This Article is From Oct 21, 2009

Thai trial for AIDS vaccine: No real breakthrough?

New York: The full results from an AIDS vaccine trial in Thailand, released Tuesday, showed that the vaccine's protective effect might be even weaker than researchers first admitted.

However, the complicated six-shot, two-vaccine regimen may have briefly worked better in the first year after it was given, and also may have worked better in Thais at average risk from heterosexual sex, rather than those who used drugs or men who had sex with men. Those offshoot results could open avenues for future research, scientists said.

Meanwhile, the continuing debate over whether the vaccine's slight protective effect found in the study was real or just a fluke got only more complicated.

Last month, researchers from the U.S. military and the Thai government said their three-year study of about 16,400 Thai men and women suggested that the new vaccine, known as RV144, could protect 31 percent of those getting it.

Although no one would consider licensing such a weak vaccine, the announcement made headlines around the world because no other AIDS vaccine trial in 20 years had protected anyone.

But a controversy soon emerged. Of the roughly 8,200 people who got the vaccine, only 51 became infected, while among the roughly 8,200 who received a placebo, 74 became infected. The authors of the study conceded that the difference was just barely statistically significant.

Rival researchers with whom they shared the full trial data in private soon began grumbling that it could be analyzed in other ways that made the results meaningless.

The full release of data - which took place simultaneously at a medical conference in Paris and online in the New England Journal of Medicine - showed three different analyses.

The previously released one, known as the "modified intent-to-treat" analysis and showing the vaccine to be 31 percent effective, included everyone in the trial except seven people, who researchers later realized were infected before it began. Dr. Anthony S. Fauci, representing the National Institutes of Health, which oversaw the trial, described that analysis as the "gold standard."
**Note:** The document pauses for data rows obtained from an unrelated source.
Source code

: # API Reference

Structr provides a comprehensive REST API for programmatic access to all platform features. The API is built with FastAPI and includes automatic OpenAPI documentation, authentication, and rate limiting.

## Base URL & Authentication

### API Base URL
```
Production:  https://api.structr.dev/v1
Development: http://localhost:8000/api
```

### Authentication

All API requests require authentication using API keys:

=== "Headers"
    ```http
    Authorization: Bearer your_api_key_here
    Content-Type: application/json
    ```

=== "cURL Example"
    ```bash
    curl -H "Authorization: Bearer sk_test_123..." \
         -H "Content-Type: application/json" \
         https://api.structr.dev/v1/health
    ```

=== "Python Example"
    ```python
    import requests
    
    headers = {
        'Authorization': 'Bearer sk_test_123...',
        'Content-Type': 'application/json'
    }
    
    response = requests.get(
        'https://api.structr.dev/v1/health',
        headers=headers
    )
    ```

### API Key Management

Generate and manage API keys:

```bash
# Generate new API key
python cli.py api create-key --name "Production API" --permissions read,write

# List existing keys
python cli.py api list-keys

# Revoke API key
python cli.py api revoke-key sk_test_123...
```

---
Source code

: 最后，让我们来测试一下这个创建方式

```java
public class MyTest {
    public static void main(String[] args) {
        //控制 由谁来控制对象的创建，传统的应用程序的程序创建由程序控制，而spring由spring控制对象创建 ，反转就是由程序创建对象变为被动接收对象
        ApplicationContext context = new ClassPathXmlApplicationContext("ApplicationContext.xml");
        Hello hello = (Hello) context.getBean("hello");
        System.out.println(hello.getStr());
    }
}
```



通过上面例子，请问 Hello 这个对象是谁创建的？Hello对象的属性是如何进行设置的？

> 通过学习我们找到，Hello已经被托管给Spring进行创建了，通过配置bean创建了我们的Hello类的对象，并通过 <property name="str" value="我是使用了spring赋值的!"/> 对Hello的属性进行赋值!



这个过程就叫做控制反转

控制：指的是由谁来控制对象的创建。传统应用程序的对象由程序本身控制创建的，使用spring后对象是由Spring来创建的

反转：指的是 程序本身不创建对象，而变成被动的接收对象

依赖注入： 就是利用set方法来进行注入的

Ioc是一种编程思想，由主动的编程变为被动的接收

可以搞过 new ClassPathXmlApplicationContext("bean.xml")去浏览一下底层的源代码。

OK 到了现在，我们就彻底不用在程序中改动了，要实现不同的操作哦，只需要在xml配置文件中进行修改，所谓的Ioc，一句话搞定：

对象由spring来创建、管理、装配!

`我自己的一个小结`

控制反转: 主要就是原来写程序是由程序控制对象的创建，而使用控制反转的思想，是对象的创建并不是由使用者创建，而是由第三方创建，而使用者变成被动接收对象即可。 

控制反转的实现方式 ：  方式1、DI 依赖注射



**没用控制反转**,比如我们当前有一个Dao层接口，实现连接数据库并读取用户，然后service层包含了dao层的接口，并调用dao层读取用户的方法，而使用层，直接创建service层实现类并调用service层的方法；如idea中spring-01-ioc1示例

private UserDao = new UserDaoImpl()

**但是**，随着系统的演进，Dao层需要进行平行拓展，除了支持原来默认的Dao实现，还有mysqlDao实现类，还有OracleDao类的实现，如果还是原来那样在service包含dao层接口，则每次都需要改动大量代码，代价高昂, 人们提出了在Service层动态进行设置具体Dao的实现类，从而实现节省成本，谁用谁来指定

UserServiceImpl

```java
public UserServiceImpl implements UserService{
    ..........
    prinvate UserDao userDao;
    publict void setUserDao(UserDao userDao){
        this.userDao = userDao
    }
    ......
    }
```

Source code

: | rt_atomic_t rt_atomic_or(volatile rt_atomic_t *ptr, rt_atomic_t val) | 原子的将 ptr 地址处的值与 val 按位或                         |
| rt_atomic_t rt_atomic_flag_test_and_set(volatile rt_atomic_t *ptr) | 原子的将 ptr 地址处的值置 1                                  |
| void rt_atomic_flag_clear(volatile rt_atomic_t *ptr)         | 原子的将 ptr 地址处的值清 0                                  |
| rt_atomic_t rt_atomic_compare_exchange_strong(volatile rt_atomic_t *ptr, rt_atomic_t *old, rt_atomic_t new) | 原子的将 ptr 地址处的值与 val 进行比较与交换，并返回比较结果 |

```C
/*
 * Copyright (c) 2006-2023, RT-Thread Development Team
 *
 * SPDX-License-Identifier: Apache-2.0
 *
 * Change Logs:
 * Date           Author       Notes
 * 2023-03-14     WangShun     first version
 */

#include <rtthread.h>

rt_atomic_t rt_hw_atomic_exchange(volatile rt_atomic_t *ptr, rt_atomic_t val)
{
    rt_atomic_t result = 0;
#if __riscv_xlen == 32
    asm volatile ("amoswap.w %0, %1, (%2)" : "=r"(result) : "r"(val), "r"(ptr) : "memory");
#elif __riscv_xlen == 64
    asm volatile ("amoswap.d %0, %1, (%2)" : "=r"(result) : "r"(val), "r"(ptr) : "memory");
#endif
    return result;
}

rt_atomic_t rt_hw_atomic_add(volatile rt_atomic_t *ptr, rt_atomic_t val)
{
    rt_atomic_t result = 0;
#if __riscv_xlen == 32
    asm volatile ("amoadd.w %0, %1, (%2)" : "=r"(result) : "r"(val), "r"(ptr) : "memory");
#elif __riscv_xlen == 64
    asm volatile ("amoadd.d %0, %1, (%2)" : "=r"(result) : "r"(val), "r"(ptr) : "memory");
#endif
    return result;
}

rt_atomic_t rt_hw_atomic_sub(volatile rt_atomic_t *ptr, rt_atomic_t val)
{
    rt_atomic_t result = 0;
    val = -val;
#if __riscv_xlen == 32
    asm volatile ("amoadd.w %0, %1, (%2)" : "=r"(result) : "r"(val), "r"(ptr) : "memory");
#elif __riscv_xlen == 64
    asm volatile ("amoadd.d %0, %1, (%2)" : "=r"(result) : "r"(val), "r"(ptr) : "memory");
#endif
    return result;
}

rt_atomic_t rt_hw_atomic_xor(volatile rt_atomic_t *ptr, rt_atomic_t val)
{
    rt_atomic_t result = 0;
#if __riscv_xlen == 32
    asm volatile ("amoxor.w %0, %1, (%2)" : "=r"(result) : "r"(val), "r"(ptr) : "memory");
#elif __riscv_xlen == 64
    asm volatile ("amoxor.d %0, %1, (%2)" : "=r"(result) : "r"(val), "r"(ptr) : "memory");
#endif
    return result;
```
A second, the "per protocol" analysis, included only the 12,450 subjects who got the entire vaccine series or the placebo and stayed in the trial to the end. It showed the vaccine to be only 26 percent effective, and there was also a 16 percent chance the results were due to chance. (Five percent is the usual limit in clinical trials.)

A third, the full "intent to treat," included the seven previously infected subjects and also showed the vaccine to be 26 percent effective. It had an 8 percent chance that the results were meaningless.

In an accompanying editorial, Raphael Dolin of Harvard Medical School described the vaccine as "modest" at best and "unlikely to be a public health control measure," though the results suggested further direction for research.

Different statisticians interpreted the results differently.

Philip B. Stark, a professor of statistics at the University of California, Berkeley, said he considered the full intent to treat "the most kosher analysis."

"Once you start modifying, you start introducing new opportunities for confounding the results," he added.

But Donald A. Berry, chairman of biostatistics at the M.D. Anderson Cancer Center at the University of Texas, said he accepted the modified intent to treat analysis the researchers preferred, because it was the endpoint they said early on they would use.

However, in the end, he said, all three results "are really the same, so it doesn't make much of a difference."

But his overall impression, said Berry - who had no connection to the study or any of its rivals - is that the vaccine does not work. So many trials of AIDS vaccine have been conducted he said, that it is likely that even one that consisted of injections of water would, just by chance, show a weak effectiveness like this.